> _What is expected_
Please filter the listing below and copy out the lines that hold "quinta".

> _Exercise input_
BEGIN

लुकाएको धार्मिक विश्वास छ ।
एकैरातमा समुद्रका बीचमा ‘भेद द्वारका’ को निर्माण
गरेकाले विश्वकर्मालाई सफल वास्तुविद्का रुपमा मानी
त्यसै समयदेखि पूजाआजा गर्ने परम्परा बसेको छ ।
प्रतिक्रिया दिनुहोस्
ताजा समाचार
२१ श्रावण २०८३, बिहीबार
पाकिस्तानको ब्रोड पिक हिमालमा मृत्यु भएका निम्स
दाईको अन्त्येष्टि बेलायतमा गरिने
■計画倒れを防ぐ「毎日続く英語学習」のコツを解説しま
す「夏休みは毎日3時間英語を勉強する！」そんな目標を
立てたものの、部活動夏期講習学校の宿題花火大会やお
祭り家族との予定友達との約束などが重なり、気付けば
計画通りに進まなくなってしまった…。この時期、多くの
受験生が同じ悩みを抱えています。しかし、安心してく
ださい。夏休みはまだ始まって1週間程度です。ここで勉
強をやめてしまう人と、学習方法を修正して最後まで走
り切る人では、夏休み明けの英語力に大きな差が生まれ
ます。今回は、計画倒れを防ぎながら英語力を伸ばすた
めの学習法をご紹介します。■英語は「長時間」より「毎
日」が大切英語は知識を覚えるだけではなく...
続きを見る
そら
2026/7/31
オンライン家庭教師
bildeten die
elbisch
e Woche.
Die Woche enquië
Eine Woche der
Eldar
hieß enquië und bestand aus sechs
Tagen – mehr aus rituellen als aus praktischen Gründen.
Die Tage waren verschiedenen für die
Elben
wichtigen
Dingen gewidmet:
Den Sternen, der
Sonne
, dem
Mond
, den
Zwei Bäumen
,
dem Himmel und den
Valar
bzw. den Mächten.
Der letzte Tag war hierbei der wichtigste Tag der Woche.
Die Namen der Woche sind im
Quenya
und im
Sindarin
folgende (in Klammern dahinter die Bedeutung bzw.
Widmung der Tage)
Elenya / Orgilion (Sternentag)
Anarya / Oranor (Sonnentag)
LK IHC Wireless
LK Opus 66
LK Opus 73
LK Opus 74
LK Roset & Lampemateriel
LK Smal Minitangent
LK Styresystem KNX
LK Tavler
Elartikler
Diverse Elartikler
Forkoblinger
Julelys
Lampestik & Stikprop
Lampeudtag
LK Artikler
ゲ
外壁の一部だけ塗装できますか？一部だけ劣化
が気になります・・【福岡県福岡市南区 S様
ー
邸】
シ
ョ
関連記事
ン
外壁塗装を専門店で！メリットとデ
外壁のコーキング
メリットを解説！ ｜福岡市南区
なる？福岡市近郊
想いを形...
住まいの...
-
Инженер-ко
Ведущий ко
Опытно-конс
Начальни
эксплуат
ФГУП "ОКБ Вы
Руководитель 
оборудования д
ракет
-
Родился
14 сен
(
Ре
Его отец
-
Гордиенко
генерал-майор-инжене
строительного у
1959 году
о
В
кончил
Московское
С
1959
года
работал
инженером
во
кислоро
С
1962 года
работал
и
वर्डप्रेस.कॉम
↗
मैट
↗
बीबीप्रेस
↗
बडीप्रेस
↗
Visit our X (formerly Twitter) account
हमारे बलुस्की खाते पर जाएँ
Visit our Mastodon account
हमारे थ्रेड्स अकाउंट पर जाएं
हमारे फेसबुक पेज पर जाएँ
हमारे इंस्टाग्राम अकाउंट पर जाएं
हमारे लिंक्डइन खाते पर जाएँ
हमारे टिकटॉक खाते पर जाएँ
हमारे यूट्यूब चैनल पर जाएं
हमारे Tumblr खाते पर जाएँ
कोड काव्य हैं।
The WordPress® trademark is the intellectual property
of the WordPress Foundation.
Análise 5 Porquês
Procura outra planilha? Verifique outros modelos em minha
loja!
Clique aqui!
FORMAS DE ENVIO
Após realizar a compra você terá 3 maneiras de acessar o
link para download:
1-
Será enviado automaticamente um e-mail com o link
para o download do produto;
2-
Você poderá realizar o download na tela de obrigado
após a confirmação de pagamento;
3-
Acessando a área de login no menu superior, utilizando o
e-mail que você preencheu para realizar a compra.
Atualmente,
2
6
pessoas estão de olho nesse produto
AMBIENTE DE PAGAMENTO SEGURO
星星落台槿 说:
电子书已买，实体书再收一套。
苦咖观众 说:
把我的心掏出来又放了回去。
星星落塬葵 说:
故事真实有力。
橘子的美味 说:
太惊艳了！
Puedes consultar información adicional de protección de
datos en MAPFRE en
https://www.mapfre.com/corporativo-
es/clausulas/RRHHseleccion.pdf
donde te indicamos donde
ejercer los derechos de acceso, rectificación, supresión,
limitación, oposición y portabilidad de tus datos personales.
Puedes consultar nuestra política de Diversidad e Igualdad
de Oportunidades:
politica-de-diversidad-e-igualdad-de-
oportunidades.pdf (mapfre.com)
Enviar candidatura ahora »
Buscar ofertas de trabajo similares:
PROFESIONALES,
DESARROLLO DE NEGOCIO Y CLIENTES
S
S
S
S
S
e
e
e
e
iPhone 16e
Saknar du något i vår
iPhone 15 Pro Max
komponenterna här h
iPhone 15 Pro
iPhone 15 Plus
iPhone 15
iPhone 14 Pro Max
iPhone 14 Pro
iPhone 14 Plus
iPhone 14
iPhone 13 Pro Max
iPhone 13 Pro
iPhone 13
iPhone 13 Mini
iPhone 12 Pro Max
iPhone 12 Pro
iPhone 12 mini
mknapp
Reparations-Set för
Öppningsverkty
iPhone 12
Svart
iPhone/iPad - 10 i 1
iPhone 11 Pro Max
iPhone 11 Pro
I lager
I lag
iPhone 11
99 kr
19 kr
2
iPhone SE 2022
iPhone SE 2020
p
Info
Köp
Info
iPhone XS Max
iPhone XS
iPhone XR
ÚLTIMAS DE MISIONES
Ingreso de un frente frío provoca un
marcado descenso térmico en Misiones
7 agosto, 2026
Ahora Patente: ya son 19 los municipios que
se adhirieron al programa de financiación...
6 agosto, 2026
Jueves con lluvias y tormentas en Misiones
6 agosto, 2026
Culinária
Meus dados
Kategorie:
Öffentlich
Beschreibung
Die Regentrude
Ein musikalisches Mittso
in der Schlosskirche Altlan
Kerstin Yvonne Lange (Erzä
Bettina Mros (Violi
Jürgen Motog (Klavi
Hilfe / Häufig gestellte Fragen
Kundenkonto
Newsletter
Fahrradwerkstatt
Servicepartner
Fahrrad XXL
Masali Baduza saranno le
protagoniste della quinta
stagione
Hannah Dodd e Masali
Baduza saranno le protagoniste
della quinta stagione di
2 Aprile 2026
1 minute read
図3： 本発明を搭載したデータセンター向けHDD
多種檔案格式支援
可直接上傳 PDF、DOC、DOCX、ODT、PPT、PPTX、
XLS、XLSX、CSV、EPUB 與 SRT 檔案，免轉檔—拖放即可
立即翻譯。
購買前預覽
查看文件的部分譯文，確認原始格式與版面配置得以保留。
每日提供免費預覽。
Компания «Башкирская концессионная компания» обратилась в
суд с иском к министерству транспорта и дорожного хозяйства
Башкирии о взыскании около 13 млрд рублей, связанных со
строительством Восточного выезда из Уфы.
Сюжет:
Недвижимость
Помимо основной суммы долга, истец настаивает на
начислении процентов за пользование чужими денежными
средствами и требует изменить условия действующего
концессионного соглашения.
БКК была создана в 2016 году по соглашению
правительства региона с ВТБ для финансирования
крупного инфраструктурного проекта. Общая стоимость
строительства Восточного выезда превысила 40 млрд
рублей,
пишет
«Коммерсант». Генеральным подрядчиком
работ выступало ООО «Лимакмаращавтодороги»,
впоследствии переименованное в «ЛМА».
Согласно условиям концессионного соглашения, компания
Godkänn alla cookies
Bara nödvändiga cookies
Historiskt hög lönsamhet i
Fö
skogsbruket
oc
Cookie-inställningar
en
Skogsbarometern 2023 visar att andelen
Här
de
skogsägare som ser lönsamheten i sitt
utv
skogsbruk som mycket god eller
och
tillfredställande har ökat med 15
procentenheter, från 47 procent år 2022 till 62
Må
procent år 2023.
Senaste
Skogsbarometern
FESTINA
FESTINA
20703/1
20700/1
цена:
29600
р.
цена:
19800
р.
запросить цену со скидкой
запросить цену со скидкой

END

> _Task response_
protagoniste della quinta
della quinta stagione di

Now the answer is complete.